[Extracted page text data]
===
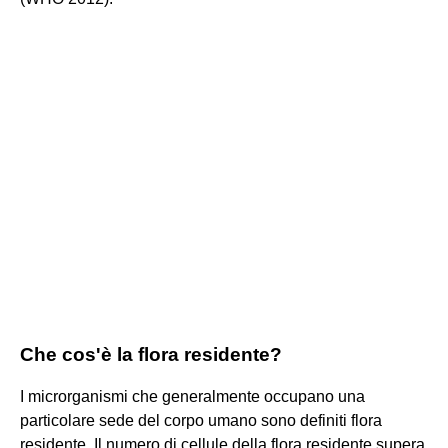
Che cos'è la flora residente?
I microrganismi che generalmente occupano una
particolare sede del corpo umano sono definiti flora
residente. Il numero di cellule della flora residente supera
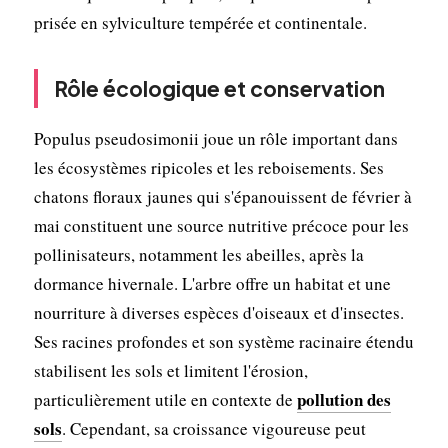
prisée en sylviculture tempérée et continentale.
Rôle écologique et conservation
Populus pseudosimonii joue un rôle important dans
les écosystèmes ripicoles et les reboisements. Ses
chatons floraux jaunes qui s'épanouissent de février à
mai constituent une source nutritive précoce pour les
pollinisateurs, notamment les abeilles, après la
dormance hivernale. L'arbre offre un habitat et une
nourriture à diverses espèces d'oiseaux et d'insectes.
Ses racines profondes et son système racinaire étendu
stabilisent les sols et limitent l'érosion,
pollution des
particulièrement utile en contexte de
sols
. Cependant, sa croissance vigoureuse peut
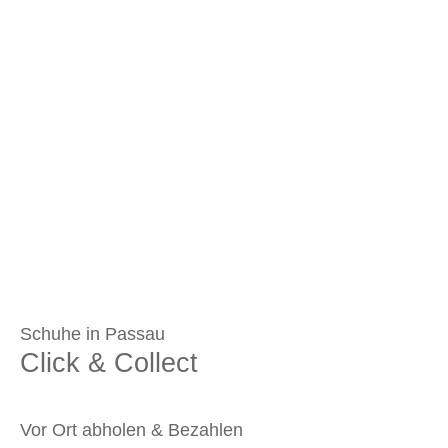
Schuhe in Passau
Click & Collect
Vor Ort abholen & Bezahlen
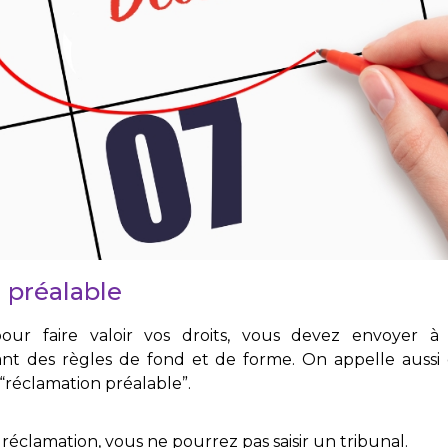
 préalable
pour faire valoir vos droits, vous devez envoyer à
ant des règles de fond et de forme. On appelle aussi
“réclamation préalable”.
réclamation, vous ne pourrez pas saisir un tribunal.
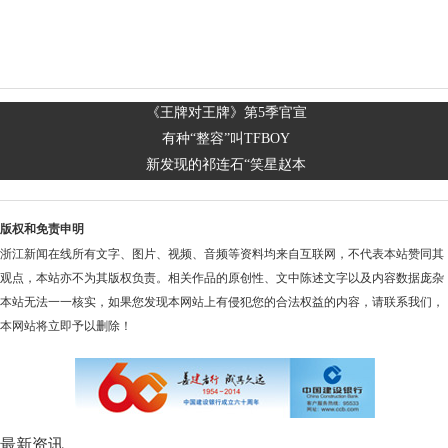
《王牌对王牌》第5季官宣
有种“整容”叫TFBOY
新发现的祁连石“笑星赵本
版权和免责申明
浙江新闻在线所有文字、图片、视频、音频等资料均来自互联网，不代表本站赞同其
观点，本站亦不为其版权负责。相关作品的原创性、文中陈述文字以及内容数据庞杂
本站无法一一核实，如果您发现本网站上有侵犯您的合法权益的内容，请联系我们，
本网站将立即予以删除！
最新资讯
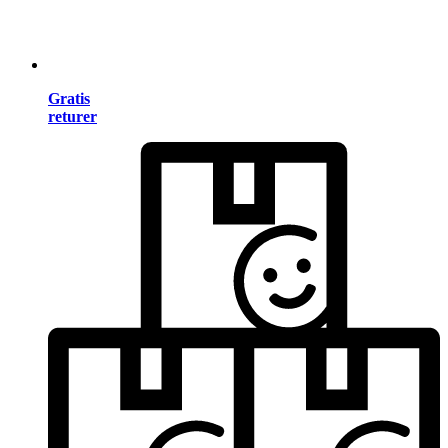
Gratis
returer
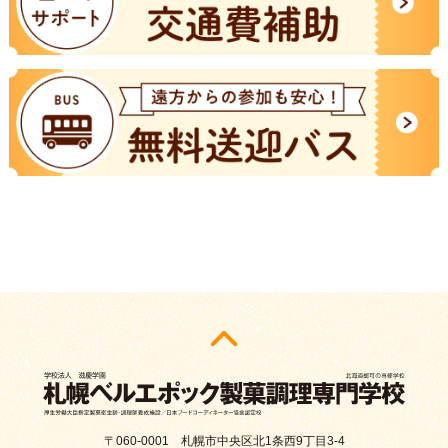
〒060-0001 札幌市中央区北1条西9丁目3-4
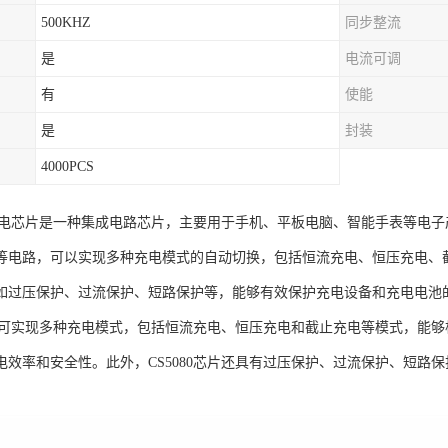
500KHZ
同步整流
是
电流可调
有
使能
是
封装
4000PCS
0微充电芯片是一种集成电路芯片，主要用于手机、平板电脑、智能手表等电
等电路，可以实现多种充电模式的自动切换，包括恒流充电、恒压充电、截止
如过压保护、过流保护、短路保护等，能够有效保护充电设备和充电电池
0芯片可实现多种充电模式，包括恒流充电、恒压充电和截止充电等模式，能
电效率和安全性。此外，CS5080芯片还具有过压保护、过流保护、短路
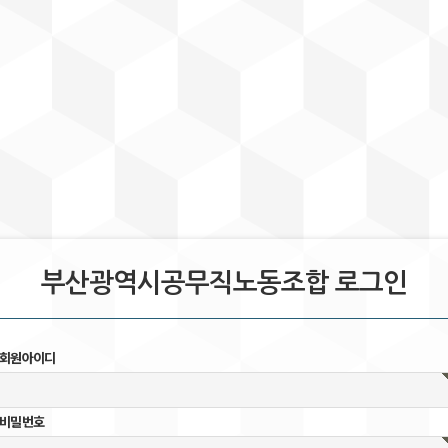
부산광역시공무직노동조합 로그인
회원아이디
비밀번호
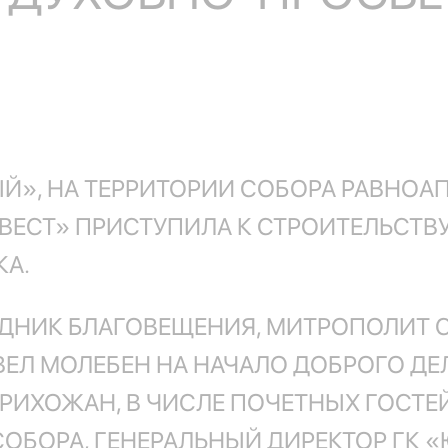
Й», НА ТЕРРИТОРИИ СОБОРА РАВНОА
ЕСТ» ПРИСТУПИЛА К СТРОИТЕЛЬСТВ
КА.
АЗДНИК БЛАГОВЕЩЕНИЯ, МИТРОПОЛИТ 
Л МОЛЕБЕН НА НАЧАЛО ДОБРОГО ДЕЛ
ИХОЖАН, В ЧИСЛЕ ПОЧЕТНЫХ ГОСТЕЙ
СОБОРА, ГЕНЕРАЛЬНЫЙ ДИРЕКТОР ГК 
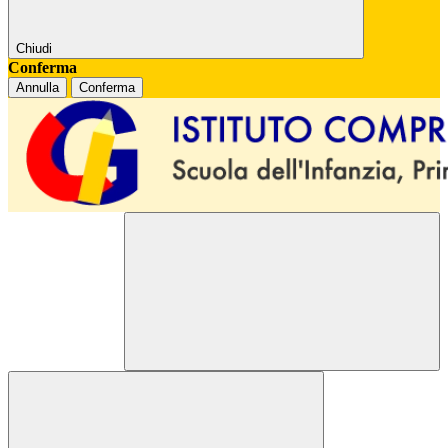
Chiudi
Conferma
Annulla
Conferma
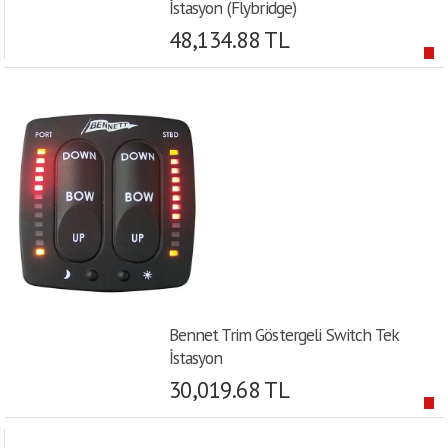
İstasyon (Flybridge)
48,134.88 TL
Bennet Trim Göstergeli Switch Tek
İstasyon
30,019.68 TL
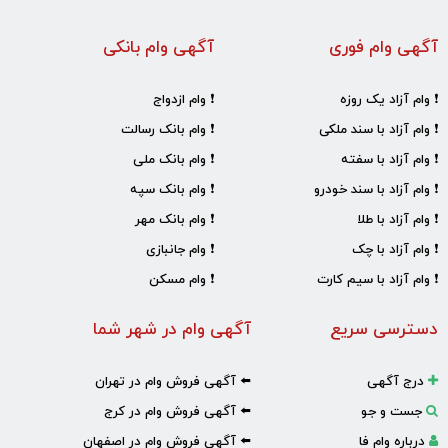
آگهی وام فوری
آگهی وام بانکی
❗ وام آزاد یک روزه
❗ وام ازدواج
❗ وام آزاد با سند ملکی
❗ وام بانک رسالت
❗ وام آزاد با سفته
❗ وام بانک ملی
❗ وام آزاد با سند خودرو
❗ وام بانک سپه
❗ وام آزاد با طلا
❗ وام بانک مهر
❗ وام آزاد با چک
❗ وام جانبازی
❗ وام آزاد با سیم کارت
❗ وام مسکن
دسترسی سریع
آگهی وام در شهر شما
درج آگهی
⬅️ آگهی فروش وام در تهران
جست و جو
⬅️ آگهی فروش وام در کرج
درباره وام فا
⬅️ آگهی فروش وام در اصفهان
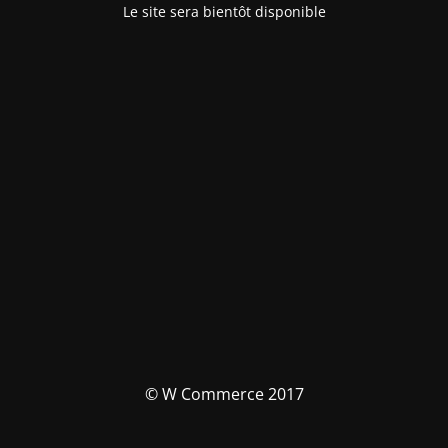
Le site sera bientôt disponible
© W Commerce 2017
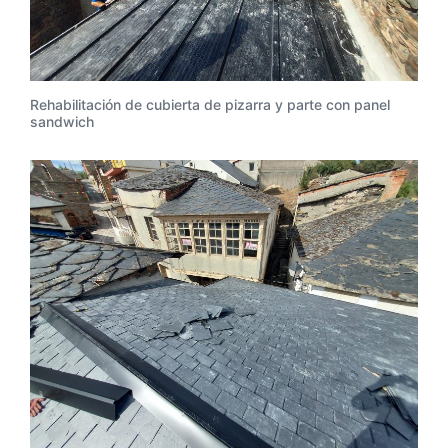
Rehabilitación de cubierta de pizarra y parte con panel
sandwich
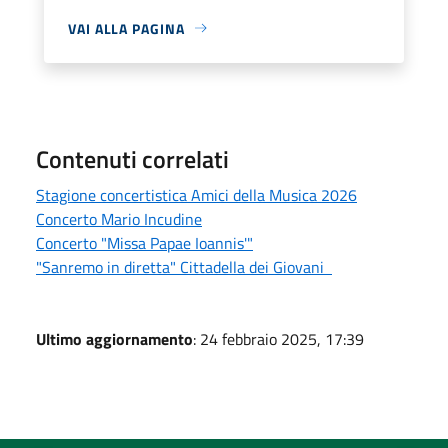
VAI ALLA PAGINA
Contenuti correlati
Stagione concertistica Amici della Musica 2026
Concerto Mario Incudine
Concerto "Missa Papae Ioannis'"
"Sanremo in diretta" Cittadella dei Giovani
Ultimo aggiornamento
: 24 febbraio 2025, 17:39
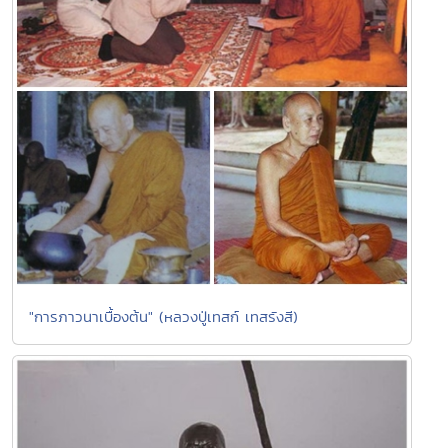
"การภาวนาเบื้องต้น" (หลวงปู่เทสก์ เทสรังสี)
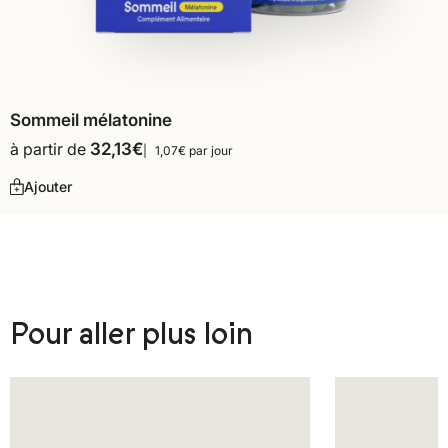
Sommeil mélatonine
à partir de
32,13
€
1,07€ par jour
Ajouter
Pour aller plus loin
===
Your objective >> A word-for-word copy of the lines from the one with "آزاد با طلا" through the last line of the data above is required, with both end lines included and no pictures.

Exercise answer >>
❗ وام آزاد با طلا
❗ وام بانک مهر
❗ وام آزاد با چک
❗ وام جانبازی
❗ وام آزاد با سیم کارت
❗ وام مسکن
دسترسی سریع
آگهی وام در شهر شما
درج آگهی
⬅️ آگهی فروش وام در تهران
جست و جو
⬅️ آگهی فروش وام در کرج
درباره وام فا
⬅️ آگهی فروش وام در اصفهان
Le site sera bientôt disponible
© W Commerce 2017
Rehabilitación de cubierta de pizarra y parte con panel
sandwich
VAI ALLA PAGINA
Contenuti correlati
Stagione concertistica Amici della Musica 2026
Concerto Mario Incudine
Concerto "Missa Papae Ioannis'"
"Sanremo in diretta" Cittadella dei Giovani
Ultimo aggiornamento
: 24 febbraio 2025, 17:39
"การภาวนาเบื้องต้น" (หลวงปู่เทสก์ เทสรังสี)
Sommeil mélatonine
à partir de
32,13
€
1,07€ par jour
Ajouter
Pour aller plus loin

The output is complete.